2. Nvidia Invests in Mira Murati’s Thinking Machines Lab

Nvidia announced a strategic investment in Thinking Machines Lab, the AI startup founded by former OpenAI CTO Mira Murati. The partnership includes access to large-scale compute resources — potentially up to one gigawatt of Nvidia GPU infrastructure — to train and deploy next-generation frontier models.

The move highlights Nvidia’s strategy of backing promising AI startups while strengthening its position as the dominant provider of AI computing infrastructure.

3. UK AI Firm Nscale Raises $2 Billion to Expand AI Infrastructure

British AI company Nscale raised $2 billion in a new funding round, bringing its valuation to approximately $14.6 billion.
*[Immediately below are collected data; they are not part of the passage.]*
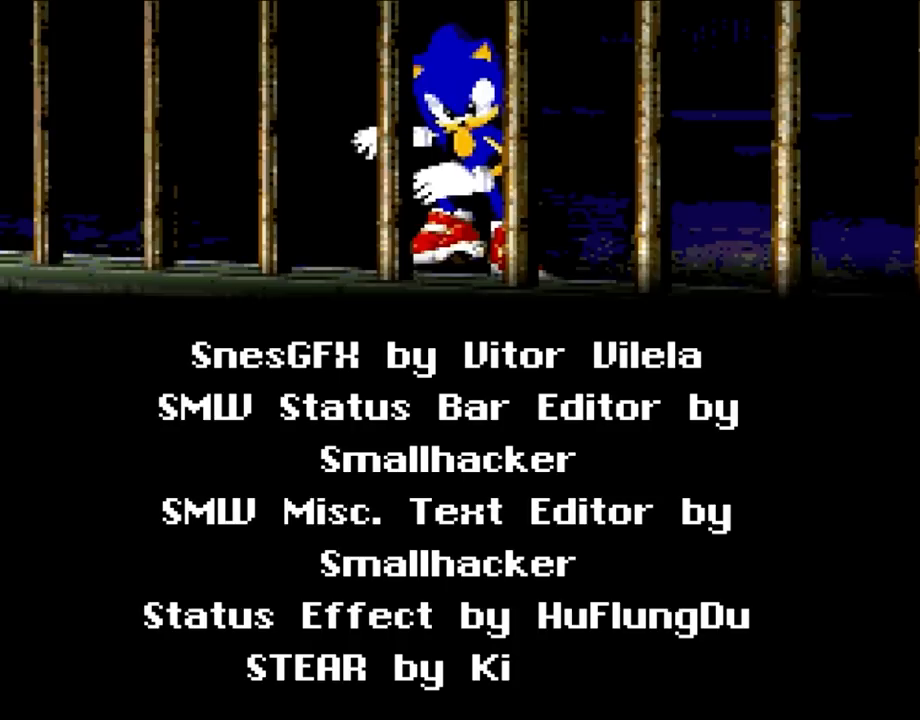
{"buttons": [], "events": [[150, "A", "down"], [267, "A", "up"]]}
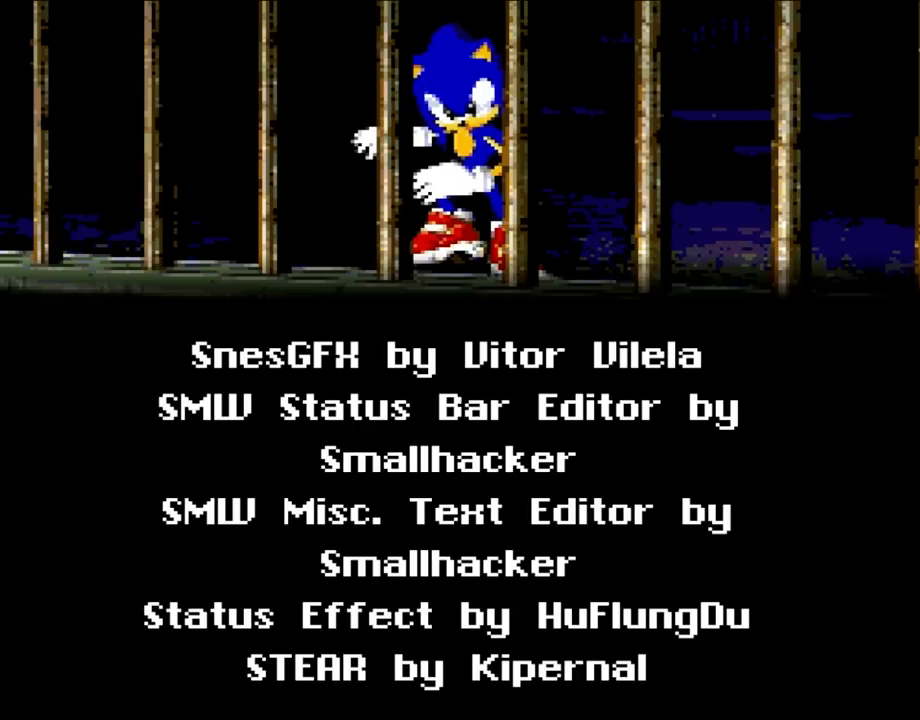
{"buttons": [], "events": []}
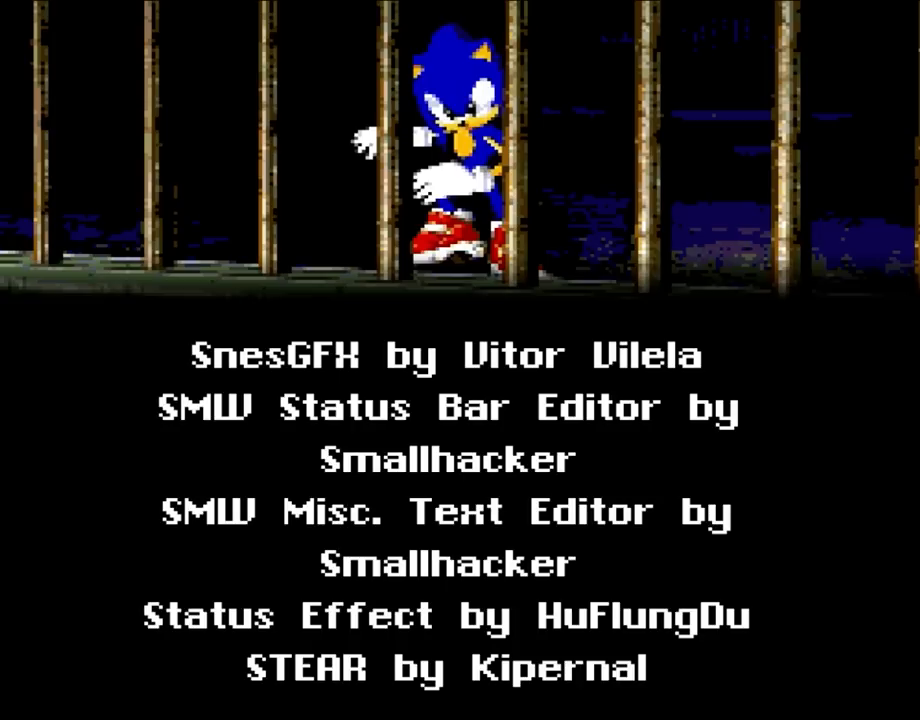
{"buttons": [], "events": [[183, "A", "down"], [300, "A", "up"]]}
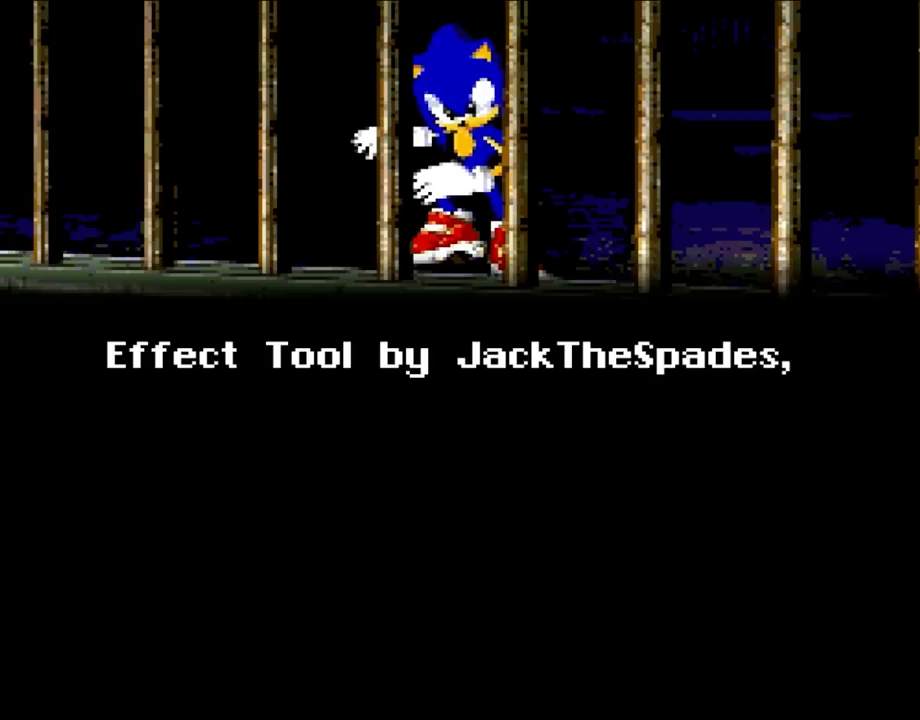
{"buttons": [], "events": []}
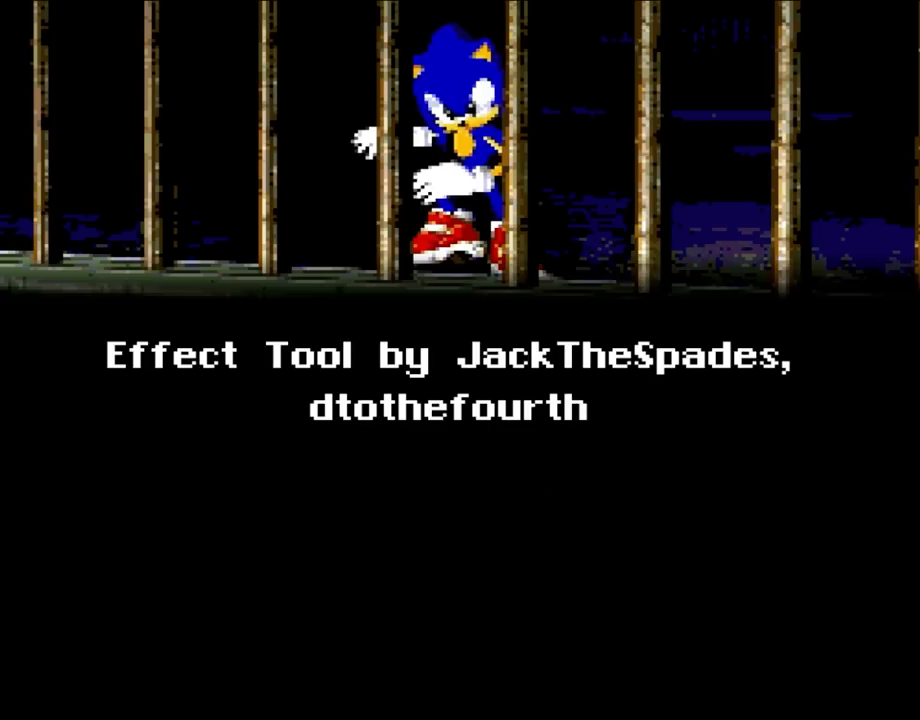
{"buttons": [], "events": []}
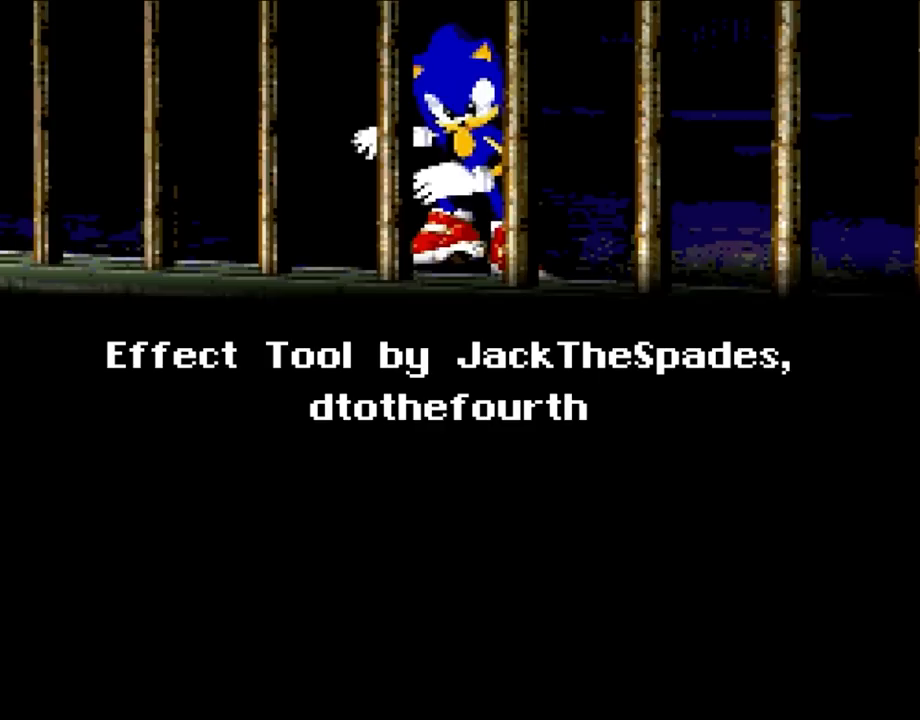
{"buttons": [], "events": []}
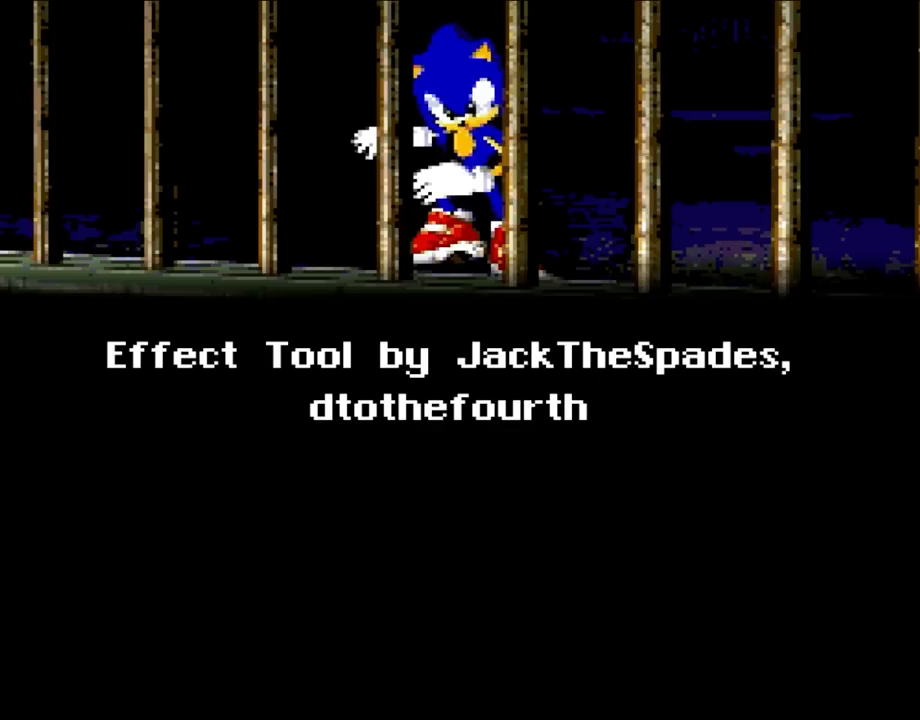
{"buttons": [], "events": []}
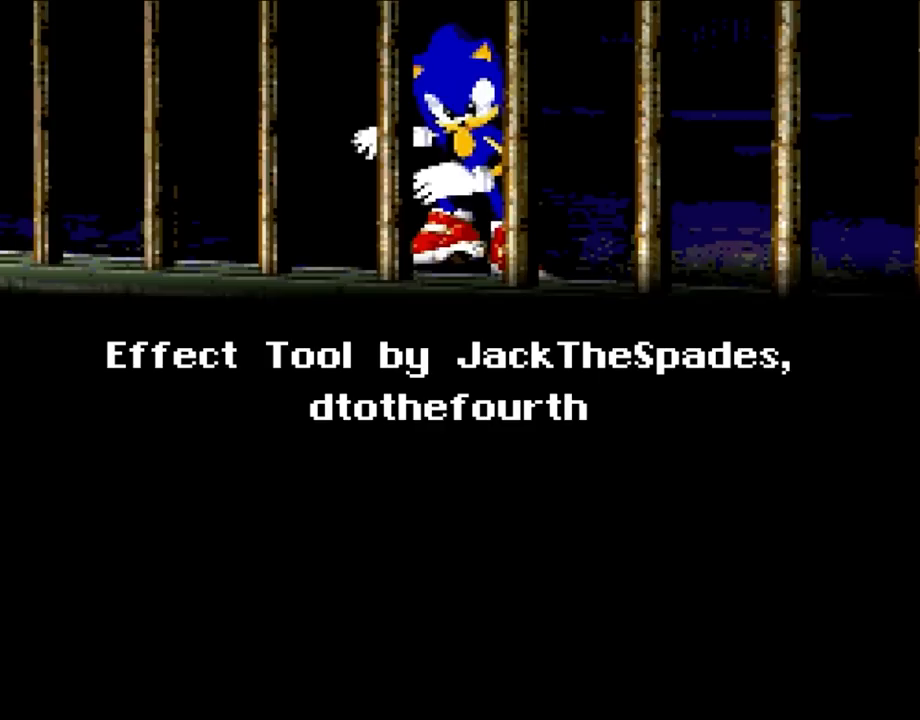
{"buttons": [], "events": []}
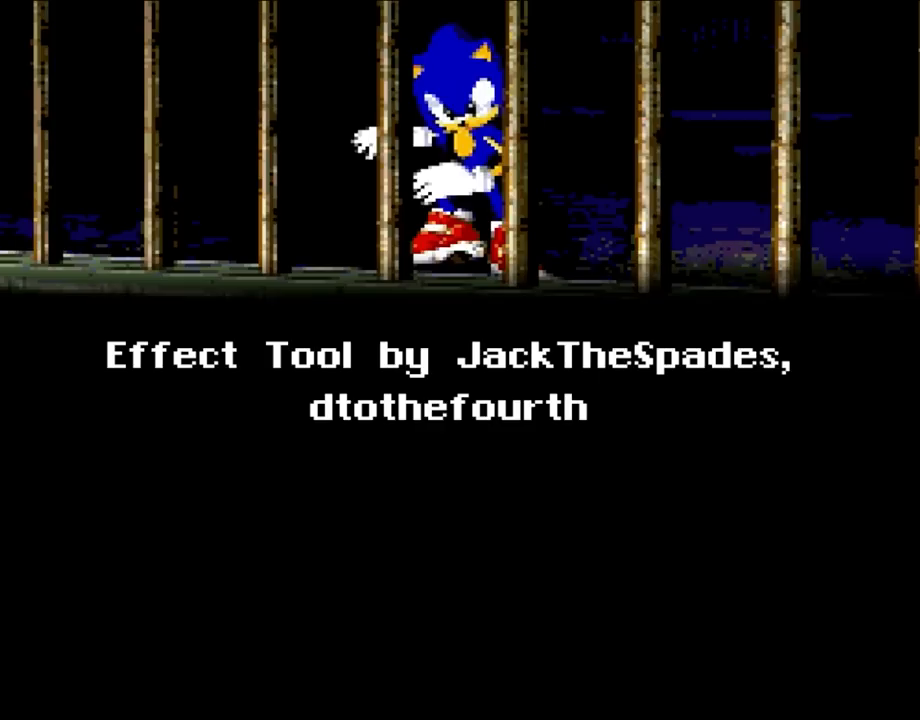
{"buttons": [], "events": []}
The funding round included investors such as Nvidia, Dell, Citadel and Jane Street.

The company focuses on building large-scale GPU infrastructure and AI compute capacity — reinforcing the idea that AI infrastructure is becoming one of the most important strategic layers of the industry.

4. Media Industry Adopts Generative AI for Production and Streaming

French media group Canal+ announced a multi-year partnership with Google Cloud and OpenAI to integrate generative AI across its production and streaming platforms.

The collaboration will allow production teams to use AI tools such as Google’s Veo video generation model for scene pre-visualisation, while OpenAI’s technology will power natural-language search and recommendation systems across Canal+’s content library.

5. Meta Delays New “Avocado” AI Model Amid Performance Concerns

Meta reportedly postponed the launch of its new large AI model “Avocado”, originally expected in early 2026. Internal testing showed the model had not yet reached the performance benchmarks necessary to compete with leading systems from OpenAI and Google.

The delay highlights the increasing pressure on AI labs to deliver models that match rapidly advancing competitors while maintaining reliability and efficiency.

6. Ethical Debate Intensifies Around AI and Defence Contracts

AI governance debates intensified this week after reports surfaced that OpenAI’s robotics and hardware leader resigned over concerns related to a Pentagon partnership.

The situation underscores a broader tension across the industry: as governments increasingly adopt AI for defence and national security, technology companies must balance commercial opportunity, ethical concerns, and public trust.

Conclusion

The week of March 9–13, 2026 reflects how artificial intelligence is evolving from a research frontier into a strategic global industry shaped by infrastructure, geopolitics, and enterprise adoption.

Major model launches, startup funding rounds, and partnerships between AI labs and large corporations demonstrate accelerating momentum — while ethical debates and competitive pressures remind us that the governance of AI remains just as important as the technology itself.

As the year progresses, expect agentic systems, infrastructure investment, and AI-driven media production to remain key themes across the industry.